Return each line of the records holding the string "hierover".
Content starts
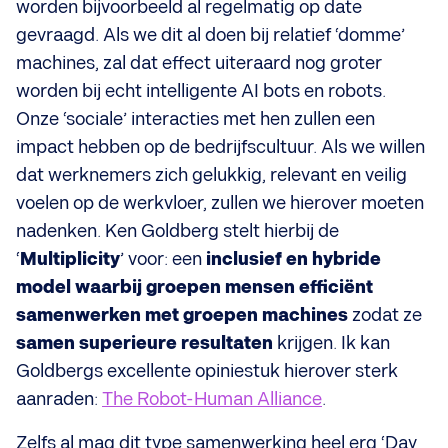
worden bijvoorbeeld al regelmatig op date
gevraagd. Als we dit al doen bij relatief ‘domme’
machines, zal dat effect uiteraard nog groter
worden bij echt intelligente AI bots en robots.
Onze ‘sociale’ interacties met hen zullen een
impact hebben op de bedrijfscultuur. Als we willen
dat werknemers zich gelukkig, relevant en veilig
voelen op de werkvloer, zullen we hierover moeten
nadenken. Ken Goldberg stelt hierbij de
‘
Multiplicity
’ voor: een
inclusief en hybride
model waarbij groepen mensen efficiënt
samenwerken met groepen machines
zodat ze
samen superieure resultaten
krijgen. Ik kan
Goldbergs excellente opiniestuk hierover sterk
aanraden:
The Robot-Human Alliance
.
Zelfs al mag dit type samenwerking heel erg ‘Day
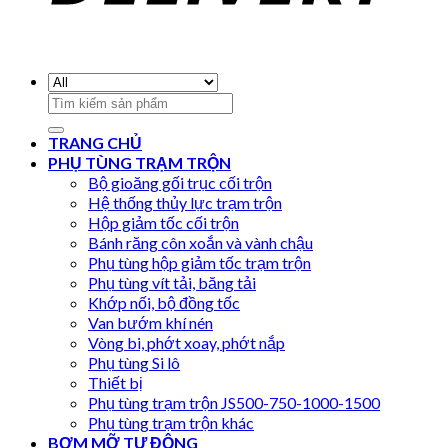
Search
for:
TRANG CHỦ
PHỤ TÙNG TRẠM TRỘN
Bộ gioăng gối trục cối trộn
Hệ thống thủy lực trạm trộn
Hộp giảm tốc cối trộn
Bánh răng côn xoắn và vành chậu
Phụ tùng hộp giảm tốc trạm trộn
Phụ tùng vít tải, băng tải
Khớp nối, bộ đồng tốc
Van bướm khí nén
Vòng bi, phớt xoay, phớt nắp
Phụ tùng Si lô
Thiết bị
Phụ tùng trạm trộn JS500-750-1000-1500
Phụ tùng trạm trộn khác
BƠM MỠ TỰ ĐỘNG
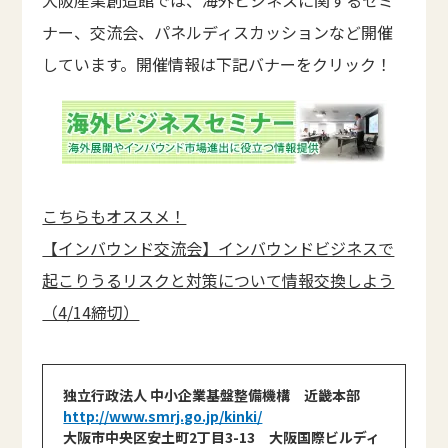
大阪産業創造館では、海外ビジネスに関するセミ
ナー、交流会、パネルディスカッションなど開催
しています。開催情報は下記バナーをクリック！
こちらもオススメ！
【インバウンド交流会】インバウンドビジネスで
起こりうるリスクと対策について情報交換しよう
（4/14締切）
独立行政法人 中小企業基盤整備機構 近畿本部
http://www.smrj.go.jp/kinki/
大阪市中央区安土町2丁目3-13 大阪国際ビルディ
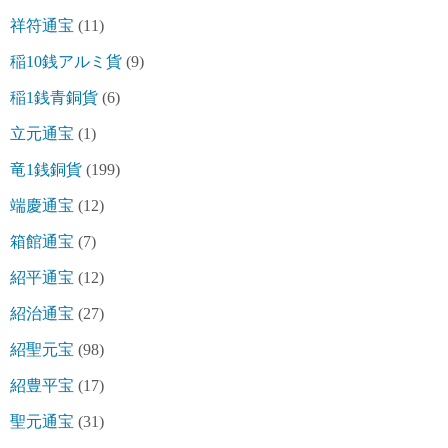
祥符通宝
(11)
稲10銭アルミ貨
(9)
稲1銭青銅貨
(6)
立元通宝
(1)
竜1銭銅貨
(199)
端慶通宝
(12)
箱館通宝
(7)
紹平通宝
(12)
紹治通宝
(27)
紹聖元宝
(98)
紹豊平宝
(17)
聖元通宝
(31)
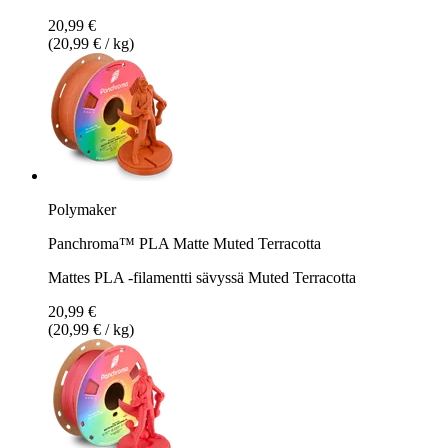
20,99 €
(20,99 € / kg)
Polymaker
Panchroma™ PLA Matte Muted Terracotta
Mattes PLA -filamentti sävyssä Muted Terracotta
20,99 €
(20,99 € / kg)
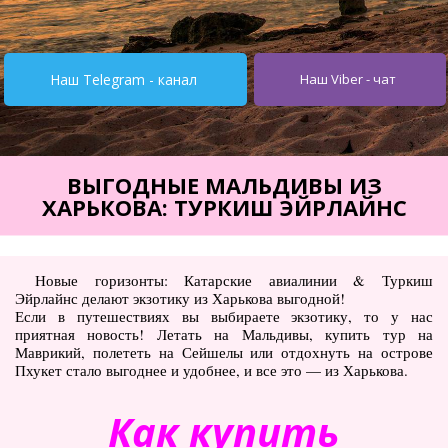
Турция от $195
Испания от 275$
Наш Telegram - канал
Наш Viber - чат
Кипр от $251
Египет от $252
Тунис от $245
ВЫГОДНЫЕ МАЛЬДИВЫ ИЗ
ХАРЬКОВА: ТУРКИШ ЭЙРЛАЙНС
Италия от $355
Болгария от $62
Новые горизонты: Катарские авиалинии & Туркиш
ОАЭ от $345
Эйрлайнс делают экзотику из Харькова выгодной!
Если в путешествиях вы выбираете экзотику, то у нас
Украина от $11
приятная новость! Летать на Мальдивы, купить тур на
Маврикий, полететь на Сейшелы или отдохнуть на острове
Туры
Пхукет стало выгоднее и удобнее, и все это — из Харькова.
Горящие туры
Как купить
Автобусные туры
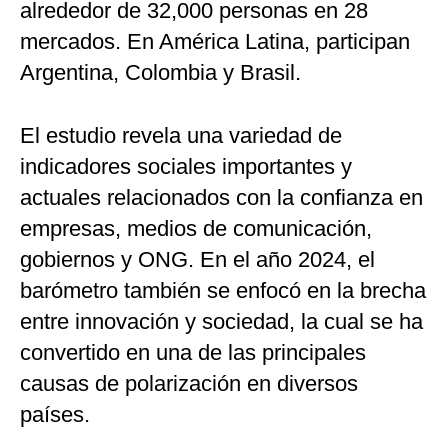
alrededor de 32,000 personas en 28
mercados. En América Latina, participan
Argentina, Colombia y Brasil.
El estudio revela una variedad de
indicadores sociales importantes y
actuales relacionados con la confianza en
empresas, medios de comunicación,
gobiernos y ONG. En el año 2024, el
barómetro también se enfocó en la brecha
entre innovación y sociedad, la cual se ha
convertido en una de las principales
causas de polarización en diversos
países.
Content ends
**REPLY:**
voelen op de werkvloer, zullen we hierover moeten
Goldbergs excellente opiniestuk hierover sterk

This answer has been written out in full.